I’m currently developing a project with local community organizations to critically examine how young black men in the U.S. (re)create themselves through participation in consumer culture. This study will be conducted in conjunction with three young consumers who share the historical stigmatization of being black males.
Essentially, this study will examine how young black men create identities while living beyond the borders of dominant ideations of black manhood.
Are you involved in any community organizations in Austin?
I am the co-founder of two community-based organizations — Black Media Council (BMC) and Food for Black Thought (FFBT). BMC began in 2008 as a student-led organization focused on supporting black students at UT-Austin with an interest in media studies. BMC has since grown beyond the borders of UT-Austin and now seeks to cultivate and promote media literacy through educational workshops and youth mentorship. FFBT began as a 2-day community + action symposium in fall 2012, broadly focused on black experiences with food in Austin and nationwide. Today FFBT is a thriving community-based organization with the mission to sustain and maintain black access to food resources, knowledge, and policy making in Austin and beyond.
Favorite news source:
The Melissa Harris-Perry Show (#nerdland).
What is the last book you’ve read?
I just learned all about myself by reading Susan Cain’s Quiet: The Power of Introverts in a World that Can’t Stop Talking.
Favorite restaurant in Austin:
I have two, Zocalo and Royal India.

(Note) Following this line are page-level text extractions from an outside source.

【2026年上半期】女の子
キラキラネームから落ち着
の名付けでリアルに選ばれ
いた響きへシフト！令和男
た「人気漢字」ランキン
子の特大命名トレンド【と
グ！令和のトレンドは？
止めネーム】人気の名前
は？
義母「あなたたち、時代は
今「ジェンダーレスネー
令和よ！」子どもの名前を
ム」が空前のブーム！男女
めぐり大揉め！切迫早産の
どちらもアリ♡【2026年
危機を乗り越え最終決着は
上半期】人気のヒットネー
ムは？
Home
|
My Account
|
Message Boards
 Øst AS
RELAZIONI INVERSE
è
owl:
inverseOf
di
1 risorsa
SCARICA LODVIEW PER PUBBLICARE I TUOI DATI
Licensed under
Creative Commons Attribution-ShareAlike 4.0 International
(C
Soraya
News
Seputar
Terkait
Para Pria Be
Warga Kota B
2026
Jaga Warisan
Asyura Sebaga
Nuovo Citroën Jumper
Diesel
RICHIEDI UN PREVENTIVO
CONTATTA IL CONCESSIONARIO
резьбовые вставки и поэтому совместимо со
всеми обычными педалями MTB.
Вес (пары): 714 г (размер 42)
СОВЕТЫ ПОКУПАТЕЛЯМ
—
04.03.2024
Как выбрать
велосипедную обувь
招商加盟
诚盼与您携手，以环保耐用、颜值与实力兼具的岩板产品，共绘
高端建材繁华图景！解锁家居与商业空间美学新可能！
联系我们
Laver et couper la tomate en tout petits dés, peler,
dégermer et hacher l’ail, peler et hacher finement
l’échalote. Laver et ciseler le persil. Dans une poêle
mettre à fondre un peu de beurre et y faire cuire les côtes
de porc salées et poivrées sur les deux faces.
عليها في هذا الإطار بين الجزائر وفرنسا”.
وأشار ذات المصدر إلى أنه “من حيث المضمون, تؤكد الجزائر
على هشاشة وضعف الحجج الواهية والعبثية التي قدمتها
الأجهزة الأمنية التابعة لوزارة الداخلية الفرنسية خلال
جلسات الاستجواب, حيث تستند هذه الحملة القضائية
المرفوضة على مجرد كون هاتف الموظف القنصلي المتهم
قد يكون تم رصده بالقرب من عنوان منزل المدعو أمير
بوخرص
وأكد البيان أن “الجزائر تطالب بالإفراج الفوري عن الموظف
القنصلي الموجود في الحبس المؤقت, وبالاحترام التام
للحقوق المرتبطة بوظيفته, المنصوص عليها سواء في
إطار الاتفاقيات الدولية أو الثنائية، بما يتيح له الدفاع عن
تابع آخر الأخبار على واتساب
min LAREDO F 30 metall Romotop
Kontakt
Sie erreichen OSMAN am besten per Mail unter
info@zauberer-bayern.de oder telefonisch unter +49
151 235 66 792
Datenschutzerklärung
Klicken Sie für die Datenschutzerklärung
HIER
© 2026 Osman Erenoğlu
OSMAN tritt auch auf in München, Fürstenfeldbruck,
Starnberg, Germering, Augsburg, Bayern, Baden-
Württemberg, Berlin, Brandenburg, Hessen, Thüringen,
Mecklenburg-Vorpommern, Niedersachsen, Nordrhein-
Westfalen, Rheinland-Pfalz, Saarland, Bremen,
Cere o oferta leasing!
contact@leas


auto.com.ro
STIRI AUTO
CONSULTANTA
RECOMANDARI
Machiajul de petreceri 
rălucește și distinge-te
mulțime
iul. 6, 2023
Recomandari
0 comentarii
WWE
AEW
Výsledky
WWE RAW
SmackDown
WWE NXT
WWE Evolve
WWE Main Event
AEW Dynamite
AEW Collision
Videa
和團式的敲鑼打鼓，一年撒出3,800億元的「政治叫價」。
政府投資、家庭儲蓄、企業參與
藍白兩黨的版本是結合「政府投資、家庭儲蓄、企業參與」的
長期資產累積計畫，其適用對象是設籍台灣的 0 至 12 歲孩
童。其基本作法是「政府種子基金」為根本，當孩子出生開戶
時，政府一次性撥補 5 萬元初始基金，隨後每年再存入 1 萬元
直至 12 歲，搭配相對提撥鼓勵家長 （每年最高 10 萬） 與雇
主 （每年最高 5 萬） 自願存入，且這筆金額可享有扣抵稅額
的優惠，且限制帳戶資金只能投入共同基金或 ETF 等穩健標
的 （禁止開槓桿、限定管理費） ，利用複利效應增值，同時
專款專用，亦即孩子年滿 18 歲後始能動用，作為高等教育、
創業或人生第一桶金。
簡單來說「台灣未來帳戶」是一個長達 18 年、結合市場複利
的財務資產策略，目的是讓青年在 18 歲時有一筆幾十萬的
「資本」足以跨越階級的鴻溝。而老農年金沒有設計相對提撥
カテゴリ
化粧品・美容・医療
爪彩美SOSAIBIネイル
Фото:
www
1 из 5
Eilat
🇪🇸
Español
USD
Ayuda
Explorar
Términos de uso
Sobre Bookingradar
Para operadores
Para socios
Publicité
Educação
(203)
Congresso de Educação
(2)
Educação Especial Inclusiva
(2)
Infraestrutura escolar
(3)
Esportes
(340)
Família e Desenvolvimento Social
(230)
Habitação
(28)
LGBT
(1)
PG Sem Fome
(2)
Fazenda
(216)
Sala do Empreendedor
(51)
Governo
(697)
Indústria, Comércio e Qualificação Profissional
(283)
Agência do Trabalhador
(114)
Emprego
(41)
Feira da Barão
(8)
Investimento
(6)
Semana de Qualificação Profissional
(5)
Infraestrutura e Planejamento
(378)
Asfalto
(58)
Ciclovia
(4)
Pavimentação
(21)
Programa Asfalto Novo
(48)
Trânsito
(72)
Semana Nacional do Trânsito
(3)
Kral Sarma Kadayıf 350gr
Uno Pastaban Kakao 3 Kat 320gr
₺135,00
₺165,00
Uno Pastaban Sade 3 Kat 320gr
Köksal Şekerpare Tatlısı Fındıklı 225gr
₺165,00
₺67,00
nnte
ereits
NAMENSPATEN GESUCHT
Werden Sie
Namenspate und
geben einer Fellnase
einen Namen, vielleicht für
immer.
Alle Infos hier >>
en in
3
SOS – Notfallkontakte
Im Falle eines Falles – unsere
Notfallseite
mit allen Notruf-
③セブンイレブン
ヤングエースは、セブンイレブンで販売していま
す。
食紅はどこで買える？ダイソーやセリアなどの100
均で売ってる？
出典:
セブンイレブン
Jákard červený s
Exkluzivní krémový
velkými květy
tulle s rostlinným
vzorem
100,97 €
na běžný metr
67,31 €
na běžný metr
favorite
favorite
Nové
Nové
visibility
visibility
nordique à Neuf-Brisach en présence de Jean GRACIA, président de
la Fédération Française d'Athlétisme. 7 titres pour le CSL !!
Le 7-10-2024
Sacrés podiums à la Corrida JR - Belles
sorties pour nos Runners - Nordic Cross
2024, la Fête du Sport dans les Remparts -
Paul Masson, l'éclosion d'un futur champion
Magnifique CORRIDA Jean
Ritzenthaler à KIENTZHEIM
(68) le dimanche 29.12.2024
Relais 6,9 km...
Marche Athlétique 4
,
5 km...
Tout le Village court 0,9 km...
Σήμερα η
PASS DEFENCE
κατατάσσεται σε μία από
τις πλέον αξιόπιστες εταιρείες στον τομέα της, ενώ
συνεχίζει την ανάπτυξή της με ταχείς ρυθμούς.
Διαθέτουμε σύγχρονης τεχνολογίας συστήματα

However, as a Southern California native now that In-N-Out Burger has made its way to Austin, I may be amending my list soon.
One activist you look up to:
I’m very much inspired by M. Jacqui Alexander. Her book, Pedagogies of Crossing transformed they way I think about activism and scholarship. I particularly appreciate the way in which she is able to honor the sacred as an activist-scholar.
M. Jacqui Alexander’s scholarship has addressed the centrality of (hetero)sexuality to the project of nation building; the pedagogical importance of teaching for justice; the need for a critical interdisciplinarity; and the sacred dimensions of women’s experience. She is currently on faculty at the Women and Gender Studies Institute at the University of Toronto.
What is the most pressing issue our social justice movements face right now?
I strongly believe that those within the movement need to make space for self care/healing. I’ve seen so many folks in the movement burn themselves out by neglecting to take care of their physical, emotional, and spiritual self. It’s exciting to see support networks for social justice workers pop up in Austin, such as the Winter Mini-Wellness Fair, currently being developed by Toi Scott and other local area healers.